● Task details: The result should consist solely of the line containing "Identify the document" and the lines that follow it below, each reproduced exactly, the last line included.

● Provided entries:

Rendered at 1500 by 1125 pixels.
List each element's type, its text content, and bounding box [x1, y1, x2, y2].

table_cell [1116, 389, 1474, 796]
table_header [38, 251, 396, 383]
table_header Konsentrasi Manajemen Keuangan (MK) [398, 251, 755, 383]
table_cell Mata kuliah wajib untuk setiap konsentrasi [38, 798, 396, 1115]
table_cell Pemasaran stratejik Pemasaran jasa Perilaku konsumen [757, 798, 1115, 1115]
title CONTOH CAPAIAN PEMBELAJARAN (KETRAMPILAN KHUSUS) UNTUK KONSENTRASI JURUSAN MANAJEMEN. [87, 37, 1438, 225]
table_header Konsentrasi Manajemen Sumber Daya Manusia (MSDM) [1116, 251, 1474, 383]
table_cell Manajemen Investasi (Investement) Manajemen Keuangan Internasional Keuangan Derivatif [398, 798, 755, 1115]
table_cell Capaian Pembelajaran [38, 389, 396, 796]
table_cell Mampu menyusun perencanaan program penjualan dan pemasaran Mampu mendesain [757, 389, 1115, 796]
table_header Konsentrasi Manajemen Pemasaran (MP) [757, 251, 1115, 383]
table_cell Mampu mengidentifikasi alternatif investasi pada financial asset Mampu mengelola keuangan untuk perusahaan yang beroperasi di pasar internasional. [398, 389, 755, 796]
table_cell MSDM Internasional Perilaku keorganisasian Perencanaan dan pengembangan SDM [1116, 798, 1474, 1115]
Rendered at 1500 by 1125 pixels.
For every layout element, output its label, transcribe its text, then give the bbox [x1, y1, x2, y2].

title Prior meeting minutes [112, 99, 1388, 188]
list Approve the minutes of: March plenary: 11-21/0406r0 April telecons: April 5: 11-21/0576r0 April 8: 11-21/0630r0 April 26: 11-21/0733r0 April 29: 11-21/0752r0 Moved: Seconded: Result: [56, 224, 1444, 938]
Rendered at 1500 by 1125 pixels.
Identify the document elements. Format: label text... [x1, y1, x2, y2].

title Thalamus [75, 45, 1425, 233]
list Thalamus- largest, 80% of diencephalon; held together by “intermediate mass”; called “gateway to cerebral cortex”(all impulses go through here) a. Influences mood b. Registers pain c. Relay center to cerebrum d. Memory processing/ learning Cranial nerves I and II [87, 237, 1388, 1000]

● Result for this exercise:
Identify the document elements. Format: label text... [x1, y1, x2, y2].

title Thalamus [75, 45, 1425, 233]
list Thalamus- largest, 80% of diencephalon; held together by “intermediate mass”; called “gateway to cerebral cortex”(all impulses go through here) a. Influences mood b. Registers pain c. Relay center to cerebrum d. Memory processing/ learning Cranial nerves I and II [87, 237, 1388, 1000]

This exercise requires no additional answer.